Task prompt: Leave out all pictures. Extract exactly the lines from the one containing "exposure_s: 1/30" through the end of the data.

Material provided:
↓↓↓
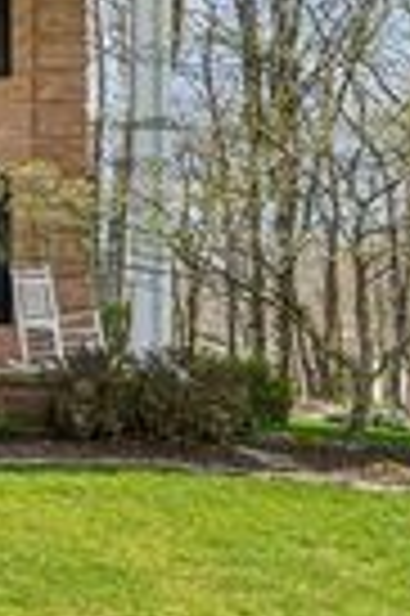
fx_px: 873
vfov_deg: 38.9
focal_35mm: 51
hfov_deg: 14.2
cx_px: -631
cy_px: 330
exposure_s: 1/30
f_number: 11
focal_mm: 14
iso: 50
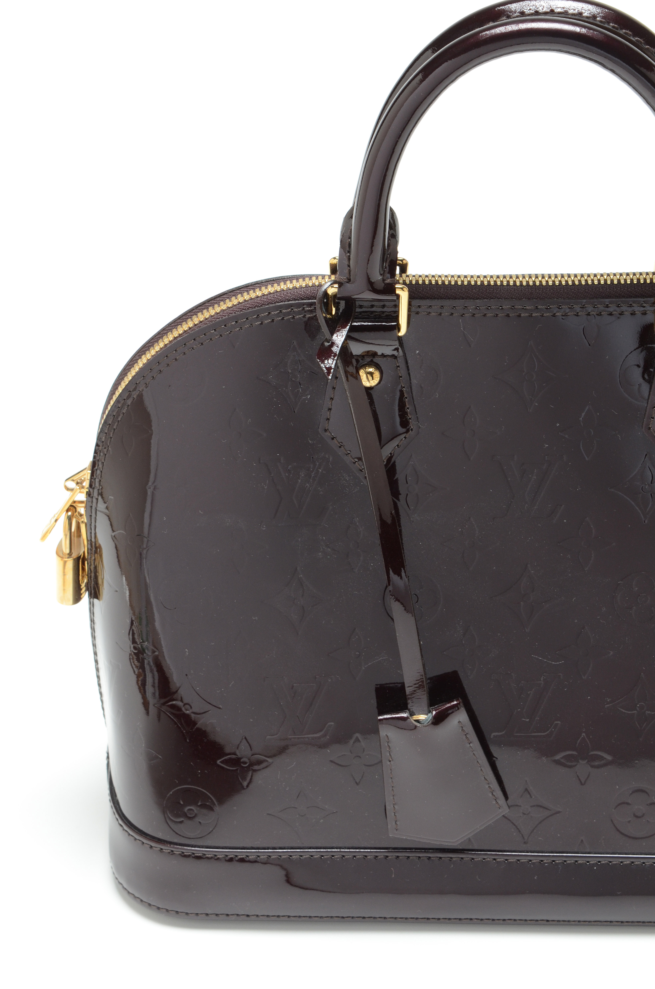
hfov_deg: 16.5
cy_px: 494
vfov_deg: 24.7
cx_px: 328
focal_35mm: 82
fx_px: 2262
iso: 400
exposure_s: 1/125
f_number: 13
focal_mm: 55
↑↑↑
Output for this exercise:
exposure_s: 1/30
f_number: 11
focal_mm: 14
iso: 50
hfov_deg: 16.5
cy_px: 494
vfov_deg: 24.7
cx_px: 328
focal_35mm: 82
fx_px: 2262
iso: 400
exposure_s: 1/125
f_number: 13
focal_mm: 55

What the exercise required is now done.